Viking will be the most recent cruise operator to use hydrogen to partially power its next cruise ships.
The announcement that the cruise line has exercised the option for further cruise ships in their enduring class of ocean cruise ships that they started presenting in 2015 coincided with Fincantieri’s confirmation of the company’s long-planned transition to alternative fuel.
As part of a six-ship option they committed to in March 2018, Viking has reportedly put into force the contracts for the third and fourth ships, according to Fincantieri. The cruise company has also signed contracts for the final two ships in the 2018 deal, subject to finance.
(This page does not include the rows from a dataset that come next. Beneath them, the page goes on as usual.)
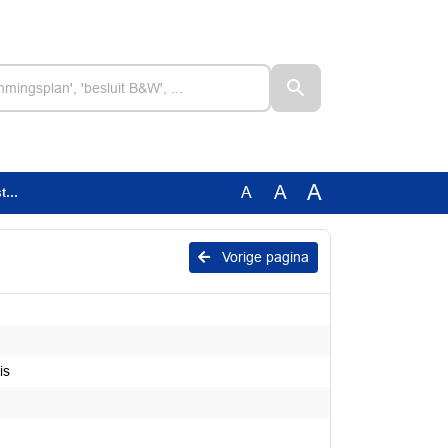
A
A
A
is
Vorige pagina
is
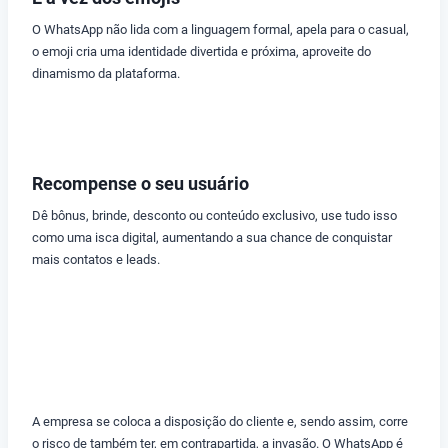
O WhatsApp não lida com a linguagem formal, apela para o casual,
o emoji cria uma identidade divertida e próxima, aproveite do
dinamismo da plataforma.
Recompense o seu usuário
Dê bônus, brinde, desconto ou conteúdo exclusivo, use tudo isso
como uma isca digital, aumentando a sua chance de conquistar
mais contatos e leads.
A empresa se coloca a disposição do cliente e, sendo assim, corre
o risco de também ter, em contrapartida, a invasão. O WhatsApp é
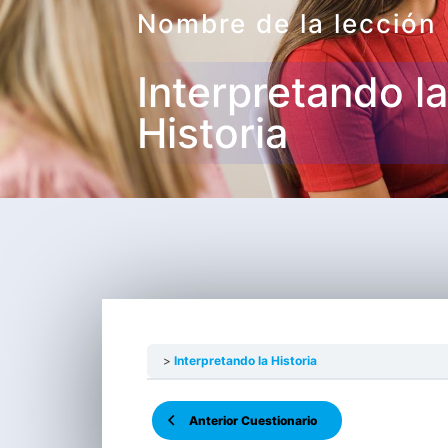
Nombre de la lección
Interpretando la
Historia
Interpretando la Historia
Anterior Cuestionario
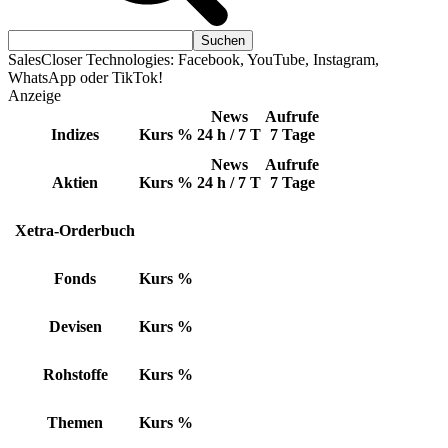
SalesCloser Technologies: Facebook, YouTube, Instagram,
WhatsApp oder TikTok!
Anzeige
News
Aufrufe
Indizes
Kurs
%
24 h / 7 T
7 Tage
News
Aufrufe
Aktien
Kurs
%
24 h / 7 T
7 Tage
Xetra-Orderbuch
Fonds
Kurs
%
Devisen
Kurs
%
Rohstoffe
Kurs
%
Themen
Kurs
%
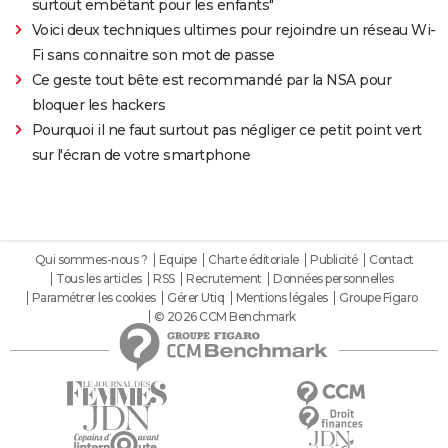
surtout embêtant pour les enfants"
Voici deux techniques ultimes pour rejoindre un réseau Wi-
Fi sans connaitre son mot de passe
Ce geste tout bête est recommandé par la NSA pour
bloquer les hackers
Pourquoi il ne faut surtout pas négliger ce petit point vert
sur l'écran de votre smartphone
Qui sommes-nous ?
Equipe
Charte éditoriale
Publicité
Contact
Tous les articles
RSS
Recrutement
Données personnelles
Paramétrer les cookies
Gérer Utiq
Mentions légales
Groupe Figaro
© 2026 CCM Benchmark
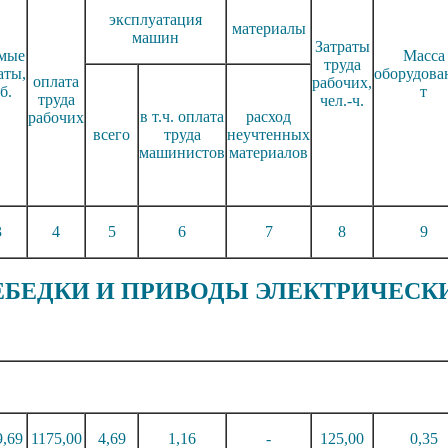
эксплуатация
материалы
машин
Затраты
мые
Масса
труда
аты,
оборудова
оплата
рабочих,
б.
т
труда
чел.-ч.
в т.ч. оплата
расход
рабочих
всего
труда
неучтенных
машинистов
материалов
3
4
5
6
7
8
9
 ЛЕБЕДКИ И ПРИВОДЫ ЭЛЕКТРИЧЕСК
9,6
9
117
5,0
0
4,6
9
1,1
6
-
12
5,0
0
0,35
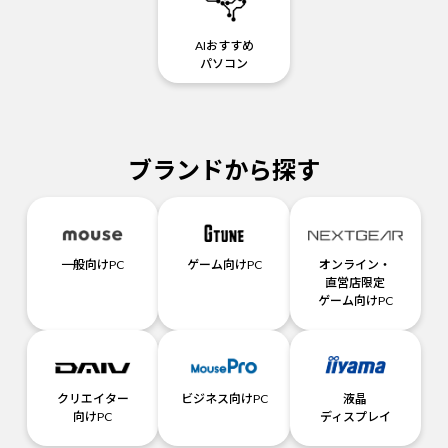
AIおすすめ
パソコン
ブランドから探す
一般向けPC
ゲーム向けPC
オンライン・
直営店限定
ゲーム向けPC
クリエイター
ビジネス向けPC
液晶
向けPC
ディスプレイ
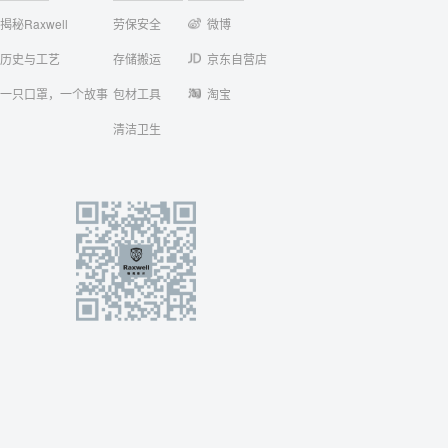
揭秘Raxwell
劳保安全
微博
历史与工艺
存储搬运
京东自营店
一只口罩，一个故事
包材工具
淘宝
清洁卫生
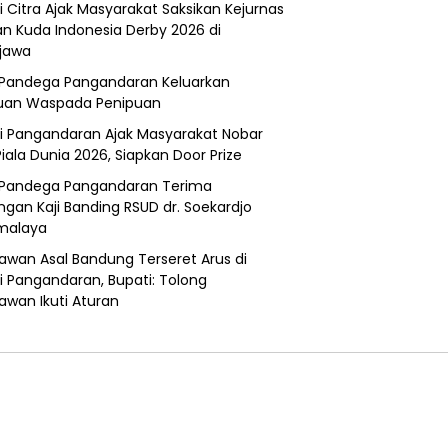
i Citra Ajak Masyarakat Saksikan Kejurnas
n Kuda Indonesia Derby 2026 di
jawa
Pandega Pangandaran Keluarkan
uan Waspada Penipuan
i Pangandaran Ajak Masyarakat Nobar
Piala Dunia 2026, Siapkan Door Prize
Pandega Pangandaran Terima
ngan Kaji Banding RSUD dr. Soekardjo
malaya
awan Asal Bandung Terseret Arus di
i Pangandaran, Bupati: Tolong
awan Ikuti Aturan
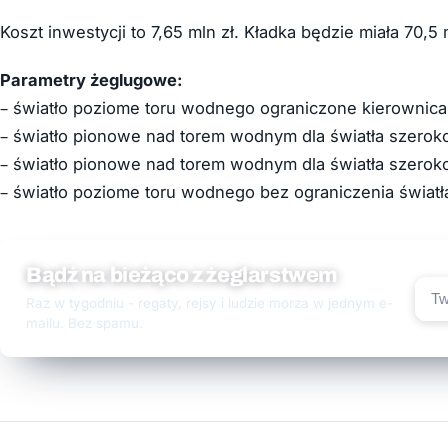
Koszt inwestycji to 7,65 mln zł. Kładka będzie miała 70,
Parametry żeglugowe:
– światło poziome toru wodnego ograniczone kierownica
– światło pionowe nad torem wodnym dla światła szeroko
– światło pionowe nad torem wodnym dla światła szeroko
– światło poziome toru wodnego bez ograniczenia świat
Bądź na bieżąco z żeglarstwem
Raz w tygodniu - regaty, rejsy i ludzie morza w jednym e-
mailu. Bez spamu.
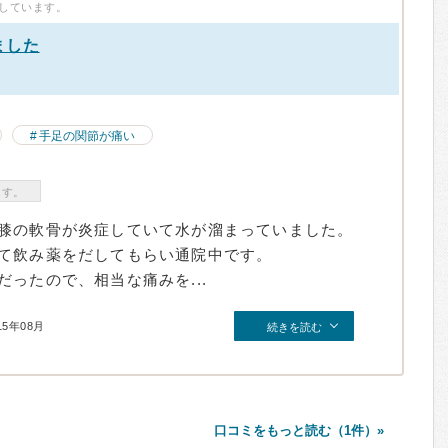
しています。
ました
）
手足の関節が痛い
ます。
膝の軟骨が炎症していて水が溜まっていました。
て飲み薬をだしてもらい通院中です。
ったので、相当な痛みを...
15年08月
続きを読む
口コミをもっと読む（1件）»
This occurs when Fincantieri is ready to deliver the tenth and last ship under a 2012 deal.
The latest technology is said to have been enhanced and used to the successful characteristics of the old ships to create the new ones.
The first of the already purchased new ships are scheduled to arrive in December 2024 and July 2025, while the remaining four options, which are now being exercised, are scheduled to arrive in 2026, 2027, and two ships in 2028.
Additionally, compared to Viking’s previous cruise ships, the new class of ships will be bigger. The new power plant will need the ships to be longer, and as a result, there will be room for more people.
According to Fincantieri, the new contracts are worth roughly €1.7 billion. The Viking Mars, the eighth ship in the class, was delivered by the shipyard in May 2022, while the Viking Neptune, the ninth ship, is scheduled to be delivered in late 2022. The Viking Saturn, the last vessel in the class, was floated out at Fincantieri’s Ancona shipyard in late June, and delivery is planned for early 2023. The Viking oceangoing cruise ships have a total length of 745 feet and a gross tonnage of 47,800. There are 930 seats available in the current class.